→ Requirement a:
Count the lines in the listing that contain the word "Carrer", and give only that number.

→ Selected extract:
- Born: Mary Cooksey 1960 (age 65–66) Lloyd, Florida, USA
- Movement: American Contemporary Art

= Mary L. Proctor =

American artist (born 1960)

"Missionary" Mary L. Proctor (born 1960) is an American artist, best known for her visionary paintings, collages, and assemblages.

== Early life ==
Mary Proctor (née Cooksey) was born in 1960 to Pauline Cooksey in Lloyd, Florida. Her 11-year-old mother was unable to care for her, so she was raised by her grandparents. Her grandmother was an African-American homemaker and her grandfather a white farmer. Proctor attended public school until becoming pregnant in ninth grade. She then took on the responsibility of raising her younger siblings.

=== Marriage ===
After the death of her grandfather, and her grandmother's struggle with alcoholism, Mary met and married Tyrone Proctor. Together they moved to Tallahassee, Florida.

=== Early career ===
After working in the nursing field for ten years, Proctor opened Tender Loving Care Day Care Center and was the proprietor for five years. In search of 'something easier' Proctor began collecting items from the roadside to sell at the local flea market. Eventually, she opened her own store, "Noah's Ark Flea Market." Collecting remains her hobby.

=== Career as an artist ===
In 1994, a house fire claimed the lives of Proctor's grandmother, aunt and uncle. Proctor claims to have had a vision immediately before the fire occurred in which she "...saw light going all the way up to heaven." Following the fire in 1995, Proctor claims she had a vision during prayer that told her to "Paint". These visions inspired her to begin her pursuit as an artist. Her first pieces were portraits, painted on doors, of her family members who died in the fire. She set them in her front yard where they caught the attention of curator and critic Tricia Collins, who purchased them for her gallery in New York.

→ Available data:
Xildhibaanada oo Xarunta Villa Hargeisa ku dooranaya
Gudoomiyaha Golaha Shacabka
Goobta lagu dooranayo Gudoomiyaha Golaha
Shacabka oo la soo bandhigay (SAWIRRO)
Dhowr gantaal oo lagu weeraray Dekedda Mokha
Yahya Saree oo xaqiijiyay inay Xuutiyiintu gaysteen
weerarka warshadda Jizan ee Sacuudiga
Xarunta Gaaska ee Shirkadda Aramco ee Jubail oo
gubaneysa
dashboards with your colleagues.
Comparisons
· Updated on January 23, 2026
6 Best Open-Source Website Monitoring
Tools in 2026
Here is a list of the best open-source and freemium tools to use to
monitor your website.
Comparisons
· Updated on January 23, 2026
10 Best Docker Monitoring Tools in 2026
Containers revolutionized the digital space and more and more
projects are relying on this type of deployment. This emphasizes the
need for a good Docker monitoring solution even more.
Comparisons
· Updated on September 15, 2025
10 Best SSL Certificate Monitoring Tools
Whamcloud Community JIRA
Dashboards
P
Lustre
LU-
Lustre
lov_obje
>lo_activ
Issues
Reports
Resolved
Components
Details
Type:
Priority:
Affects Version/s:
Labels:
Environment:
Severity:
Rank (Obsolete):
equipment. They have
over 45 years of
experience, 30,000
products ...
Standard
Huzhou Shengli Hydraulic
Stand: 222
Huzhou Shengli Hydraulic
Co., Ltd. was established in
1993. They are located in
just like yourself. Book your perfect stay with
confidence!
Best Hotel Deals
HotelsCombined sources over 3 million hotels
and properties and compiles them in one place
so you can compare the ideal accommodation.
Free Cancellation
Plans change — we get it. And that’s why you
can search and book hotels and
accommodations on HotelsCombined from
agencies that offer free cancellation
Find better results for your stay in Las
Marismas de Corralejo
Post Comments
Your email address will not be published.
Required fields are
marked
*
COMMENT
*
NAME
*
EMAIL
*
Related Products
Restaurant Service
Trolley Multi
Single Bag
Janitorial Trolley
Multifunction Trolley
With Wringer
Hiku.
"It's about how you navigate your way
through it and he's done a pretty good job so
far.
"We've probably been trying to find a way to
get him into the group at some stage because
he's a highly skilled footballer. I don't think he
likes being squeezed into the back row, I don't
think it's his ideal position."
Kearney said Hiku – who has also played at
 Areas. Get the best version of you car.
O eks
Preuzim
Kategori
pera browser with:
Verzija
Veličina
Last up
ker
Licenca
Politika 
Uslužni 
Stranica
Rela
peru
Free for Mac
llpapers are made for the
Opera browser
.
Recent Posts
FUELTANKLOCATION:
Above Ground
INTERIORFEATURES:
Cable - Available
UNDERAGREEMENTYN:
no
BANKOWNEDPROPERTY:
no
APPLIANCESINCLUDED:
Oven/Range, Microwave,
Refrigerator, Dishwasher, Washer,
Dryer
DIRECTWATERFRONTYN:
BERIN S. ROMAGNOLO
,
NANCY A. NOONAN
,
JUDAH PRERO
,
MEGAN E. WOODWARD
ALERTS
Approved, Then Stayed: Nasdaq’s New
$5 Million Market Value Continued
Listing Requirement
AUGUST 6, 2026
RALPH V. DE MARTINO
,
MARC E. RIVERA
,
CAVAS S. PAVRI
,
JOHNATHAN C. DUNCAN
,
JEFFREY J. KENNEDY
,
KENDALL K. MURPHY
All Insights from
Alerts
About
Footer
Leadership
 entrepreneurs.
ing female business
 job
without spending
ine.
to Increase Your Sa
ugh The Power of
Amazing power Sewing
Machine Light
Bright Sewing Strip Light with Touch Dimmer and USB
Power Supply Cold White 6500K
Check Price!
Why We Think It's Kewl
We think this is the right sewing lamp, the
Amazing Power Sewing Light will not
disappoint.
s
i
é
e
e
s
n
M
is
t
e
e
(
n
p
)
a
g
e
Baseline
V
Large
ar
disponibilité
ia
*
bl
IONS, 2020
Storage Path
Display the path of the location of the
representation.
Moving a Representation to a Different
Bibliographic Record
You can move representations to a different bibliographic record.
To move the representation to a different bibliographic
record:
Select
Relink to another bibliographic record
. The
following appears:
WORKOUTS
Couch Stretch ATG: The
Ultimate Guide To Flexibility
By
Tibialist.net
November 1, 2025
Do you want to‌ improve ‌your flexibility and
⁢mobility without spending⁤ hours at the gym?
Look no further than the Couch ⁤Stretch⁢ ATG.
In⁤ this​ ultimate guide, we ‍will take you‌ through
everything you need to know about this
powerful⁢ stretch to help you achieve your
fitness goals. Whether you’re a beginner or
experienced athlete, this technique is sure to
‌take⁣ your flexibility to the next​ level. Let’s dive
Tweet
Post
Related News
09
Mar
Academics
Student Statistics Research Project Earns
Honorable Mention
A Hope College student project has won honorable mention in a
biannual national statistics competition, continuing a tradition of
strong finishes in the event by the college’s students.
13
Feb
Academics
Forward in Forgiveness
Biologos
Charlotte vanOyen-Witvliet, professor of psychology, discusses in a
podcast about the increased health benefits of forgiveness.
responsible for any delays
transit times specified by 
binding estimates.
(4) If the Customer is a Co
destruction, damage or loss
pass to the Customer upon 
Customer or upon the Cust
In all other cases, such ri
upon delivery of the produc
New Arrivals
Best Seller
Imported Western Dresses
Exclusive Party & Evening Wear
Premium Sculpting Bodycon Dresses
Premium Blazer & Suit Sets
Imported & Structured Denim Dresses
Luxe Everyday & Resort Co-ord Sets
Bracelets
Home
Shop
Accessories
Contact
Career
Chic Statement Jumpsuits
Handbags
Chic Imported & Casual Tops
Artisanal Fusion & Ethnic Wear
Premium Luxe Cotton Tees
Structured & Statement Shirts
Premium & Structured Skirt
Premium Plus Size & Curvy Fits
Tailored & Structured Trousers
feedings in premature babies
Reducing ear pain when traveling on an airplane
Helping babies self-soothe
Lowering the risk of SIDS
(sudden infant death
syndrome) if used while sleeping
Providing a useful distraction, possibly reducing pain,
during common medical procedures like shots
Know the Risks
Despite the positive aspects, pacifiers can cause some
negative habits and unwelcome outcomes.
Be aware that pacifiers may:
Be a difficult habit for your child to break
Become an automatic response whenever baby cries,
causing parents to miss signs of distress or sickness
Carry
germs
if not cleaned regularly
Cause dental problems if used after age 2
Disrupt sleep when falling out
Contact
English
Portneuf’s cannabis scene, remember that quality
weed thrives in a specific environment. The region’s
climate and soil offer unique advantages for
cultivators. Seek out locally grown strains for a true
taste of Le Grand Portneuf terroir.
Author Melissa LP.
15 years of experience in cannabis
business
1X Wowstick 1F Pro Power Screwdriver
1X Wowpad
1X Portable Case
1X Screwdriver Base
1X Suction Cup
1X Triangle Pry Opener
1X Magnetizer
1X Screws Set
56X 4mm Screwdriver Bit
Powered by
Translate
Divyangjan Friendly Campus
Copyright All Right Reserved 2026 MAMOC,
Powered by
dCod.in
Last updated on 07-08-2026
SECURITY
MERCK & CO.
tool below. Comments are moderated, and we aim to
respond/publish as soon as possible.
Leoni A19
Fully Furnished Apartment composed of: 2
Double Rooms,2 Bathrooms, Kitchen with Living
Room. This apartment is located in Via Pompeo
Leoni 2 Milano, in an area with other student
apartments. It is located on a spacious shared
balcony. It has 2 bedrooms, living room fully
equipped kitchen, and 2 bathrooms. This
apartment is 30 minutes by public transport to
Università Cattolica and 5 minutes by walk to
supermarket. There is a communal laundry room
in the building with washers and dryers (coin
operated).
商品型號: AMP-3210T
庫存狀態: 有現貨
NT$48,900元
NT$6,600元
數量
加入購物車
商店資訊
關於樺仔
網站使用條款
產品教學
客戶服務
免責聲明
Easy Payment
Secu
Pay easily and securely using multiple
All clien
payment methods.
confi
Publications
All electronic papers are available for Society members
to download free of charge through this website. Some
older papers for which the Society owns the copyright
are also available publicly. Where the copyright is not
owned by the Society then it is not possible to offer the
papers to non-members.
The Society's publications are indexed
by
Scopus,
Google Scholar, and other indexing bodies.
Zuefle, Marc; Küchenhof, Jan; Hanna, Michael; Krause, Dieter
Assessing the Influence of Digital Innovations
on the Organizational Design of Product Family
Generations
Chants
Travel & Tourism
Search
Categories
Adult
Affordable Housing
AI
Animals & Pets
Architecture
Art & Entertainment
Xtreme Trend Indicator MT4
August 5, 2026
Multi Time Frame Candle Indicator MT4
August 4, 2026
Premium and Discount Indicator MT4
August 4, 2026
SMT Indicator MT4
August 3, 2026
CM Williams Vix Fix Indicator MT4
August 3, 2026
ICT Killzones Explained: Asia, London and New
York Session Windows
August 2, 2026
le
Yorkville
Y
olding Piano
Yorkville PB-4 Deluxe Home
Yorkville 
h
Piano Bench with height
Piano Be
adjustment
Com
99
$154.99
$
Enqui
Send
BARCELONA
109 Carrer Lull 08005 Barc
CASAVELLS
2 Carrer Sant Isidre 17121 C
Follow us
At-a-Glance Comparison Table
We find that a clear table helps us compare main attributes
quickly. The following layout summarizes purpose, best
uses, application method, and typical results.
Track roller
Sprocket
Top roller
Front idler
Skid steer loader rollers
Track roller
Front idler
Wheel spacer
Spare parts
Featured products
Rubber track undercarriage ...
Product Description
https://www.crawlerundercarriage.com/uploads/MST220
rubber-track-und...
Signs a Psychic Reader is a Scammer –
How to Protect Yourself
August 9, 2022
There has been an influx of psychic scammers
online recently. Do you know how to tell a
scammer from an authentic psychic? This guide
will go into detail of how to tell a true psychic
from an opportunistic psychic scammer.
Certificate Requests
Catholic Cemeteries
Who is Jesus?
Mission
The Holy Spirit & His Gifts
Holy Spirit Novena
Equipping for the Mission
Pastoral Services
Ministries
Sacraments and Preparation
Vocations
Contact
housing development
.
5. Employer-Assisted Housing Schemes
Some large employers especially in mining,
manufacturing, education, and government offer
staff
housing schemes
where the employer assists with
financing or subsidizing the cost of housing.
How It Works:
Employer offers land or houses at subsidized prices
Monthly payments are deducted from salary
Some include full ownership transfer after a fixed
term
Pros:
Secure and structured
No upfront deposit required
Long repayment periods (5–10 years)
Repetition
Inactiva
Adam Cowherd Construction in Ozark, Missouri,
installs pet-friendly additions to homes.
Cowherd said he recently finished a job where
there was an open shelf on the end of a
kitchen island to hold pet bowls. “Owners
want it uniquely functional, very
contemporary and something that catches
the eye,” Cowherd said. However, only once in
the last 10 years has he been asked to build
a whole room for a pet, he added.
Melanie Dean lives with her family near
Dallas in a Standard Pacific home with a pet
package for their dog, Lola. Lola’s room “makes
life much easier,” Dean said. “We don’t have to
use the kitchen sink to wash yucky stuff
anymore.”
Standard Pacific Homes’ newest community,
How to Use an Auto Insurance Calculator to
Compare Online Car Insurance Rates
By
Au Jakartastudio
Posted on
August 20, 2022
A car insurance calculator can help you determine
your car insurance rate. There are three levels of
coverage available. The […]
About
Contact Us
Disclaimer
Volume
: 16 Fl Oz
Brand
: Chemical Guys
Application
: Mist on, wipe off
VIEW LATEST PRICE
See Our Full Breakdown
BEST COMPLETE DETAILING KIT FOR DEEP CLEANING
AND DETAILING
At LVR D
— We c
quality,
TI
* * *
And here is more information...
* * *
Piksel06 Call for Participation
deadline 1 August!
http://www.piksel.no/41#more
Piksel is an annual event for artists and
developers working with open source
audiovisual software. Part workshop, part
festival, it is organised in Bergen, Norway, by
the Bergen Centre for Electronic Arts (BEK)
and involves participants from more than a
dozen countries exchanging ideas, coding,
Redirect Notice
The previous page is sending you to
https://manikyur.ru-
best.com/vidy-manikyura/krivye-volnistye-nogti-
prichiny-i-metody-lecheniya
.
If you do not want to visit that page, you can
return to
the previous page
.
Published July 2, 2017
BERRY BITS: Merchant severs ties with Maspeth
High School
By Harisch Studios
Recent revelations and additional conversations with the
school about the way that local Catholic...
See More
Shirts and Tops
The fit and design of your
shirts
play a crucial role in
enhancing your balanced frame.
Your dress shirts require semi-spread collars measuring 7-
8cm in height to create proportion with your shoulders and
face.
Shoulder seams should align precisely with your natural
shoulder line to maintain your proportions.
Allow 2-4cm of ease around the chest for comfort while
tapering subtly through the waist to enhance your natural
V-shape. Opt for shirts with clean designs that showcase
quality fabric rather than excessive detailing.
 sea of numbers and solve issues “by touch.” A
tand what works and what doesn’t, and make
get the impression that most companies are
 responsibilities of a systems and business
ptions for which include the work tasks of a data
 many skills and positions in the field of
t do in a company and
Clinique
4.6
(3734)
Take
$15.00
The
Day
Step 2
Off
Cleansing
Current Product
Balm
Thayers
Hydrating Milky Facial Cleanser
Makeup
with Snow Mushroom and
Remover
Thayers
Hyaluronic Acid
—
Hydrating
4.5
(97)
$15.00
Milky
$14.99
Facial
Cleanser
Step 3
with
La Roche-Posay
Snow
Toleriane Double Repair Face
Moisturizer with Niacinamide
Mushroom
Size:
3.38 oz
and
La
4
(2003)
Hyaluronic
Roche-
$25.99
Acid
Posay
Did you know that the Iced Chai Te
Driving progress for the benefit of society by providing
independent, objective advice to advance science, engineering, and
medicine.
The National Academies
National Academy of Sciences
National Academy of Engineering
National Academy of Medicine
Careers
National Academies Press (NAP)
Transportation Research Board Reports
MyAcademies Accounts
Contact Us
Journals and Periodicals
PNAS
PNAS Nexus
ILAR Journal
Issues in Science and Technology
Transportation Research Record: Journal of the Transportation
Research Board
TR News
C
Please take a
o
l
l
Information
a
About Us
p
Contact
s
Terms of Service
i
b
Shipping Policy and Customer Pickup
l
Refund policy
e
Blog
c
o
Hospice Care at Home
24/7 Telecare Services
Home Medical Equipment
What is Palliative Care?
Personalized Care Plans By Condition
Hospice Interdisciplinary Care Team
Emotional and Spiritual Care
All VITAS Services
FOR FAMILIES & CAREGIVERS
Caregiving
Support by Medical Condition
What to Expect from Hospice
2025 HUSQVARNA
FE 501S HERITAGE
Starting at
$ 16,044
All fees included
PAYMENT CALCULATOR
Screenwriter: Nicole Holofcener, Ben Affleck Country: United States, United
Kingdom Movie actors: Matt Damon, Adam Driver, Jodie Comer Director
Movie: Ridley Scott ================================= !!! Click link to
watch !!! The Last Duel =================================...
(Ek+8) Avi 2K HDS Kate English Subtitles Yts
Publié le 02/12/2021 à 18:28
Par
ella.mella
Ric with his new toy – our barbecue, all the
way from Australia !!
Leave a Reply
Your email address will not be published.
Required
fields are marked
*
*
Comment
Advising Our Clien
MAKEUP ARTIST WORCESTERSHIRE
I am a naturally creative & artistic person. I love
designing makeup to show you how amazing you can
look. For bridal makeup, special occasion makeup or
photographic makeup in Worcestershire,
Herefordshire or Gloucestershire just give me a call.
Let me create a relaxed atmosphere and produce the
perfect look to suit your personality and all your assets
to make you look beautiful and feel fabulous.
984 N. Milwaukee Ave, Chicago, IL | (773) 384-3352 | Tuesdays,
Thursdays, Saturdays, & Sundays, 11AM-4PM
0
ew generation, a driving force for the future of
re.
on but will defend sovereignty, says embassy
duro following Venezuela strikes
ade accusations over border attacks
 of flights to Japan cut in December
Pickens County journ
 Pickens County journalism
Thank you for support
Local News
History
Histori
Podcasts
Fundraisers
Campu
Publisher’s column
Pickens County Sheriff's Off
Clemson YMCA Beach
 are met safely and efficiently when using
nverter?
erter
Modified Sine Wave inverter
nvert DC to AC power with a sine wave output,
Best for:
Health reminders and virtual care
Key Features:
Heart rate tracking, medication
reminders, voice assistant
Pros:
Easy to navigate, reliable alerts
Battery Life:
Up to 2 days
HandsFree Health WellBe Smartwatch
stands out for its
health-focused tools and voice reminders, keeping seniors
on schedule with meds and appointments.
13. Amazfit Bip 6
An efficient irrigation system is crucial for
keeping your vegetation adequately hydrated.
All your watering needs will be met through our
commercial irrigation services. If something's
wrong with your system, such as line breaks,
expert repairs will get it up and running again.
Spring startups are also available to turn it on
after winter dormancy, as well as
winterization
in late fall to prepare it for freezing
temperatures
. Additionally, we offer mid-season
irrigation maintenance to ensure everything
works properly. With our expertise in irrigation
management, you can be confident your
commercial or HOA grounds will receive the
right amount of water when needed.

→ Requirement b:
Please print, word for word, the part of the Mary L. Proctor article between "American artist (born" and "her younger siblings.", inclusive.

→ Task result a:
2

→ Task result b:
American artist (born 1960)

"Missionary" Mary L. Proctor (born 1960) is an American artist, best known for her visionary paintings, collages, and assemblages.

== Early life ==
Mary Proctor (née Cooksey) was born in 1960 to Pauline Cooksey in Lloyd, Florida. Her 11-year-old mother was unable to care for her, so she was raised by her grandparents. Her grandmother was an African-American homemaker and her grandfather a white farmer. Proctor attended public school until becoming pregnant in ninth grade. She then took on the responsibility of raising her younger siblings.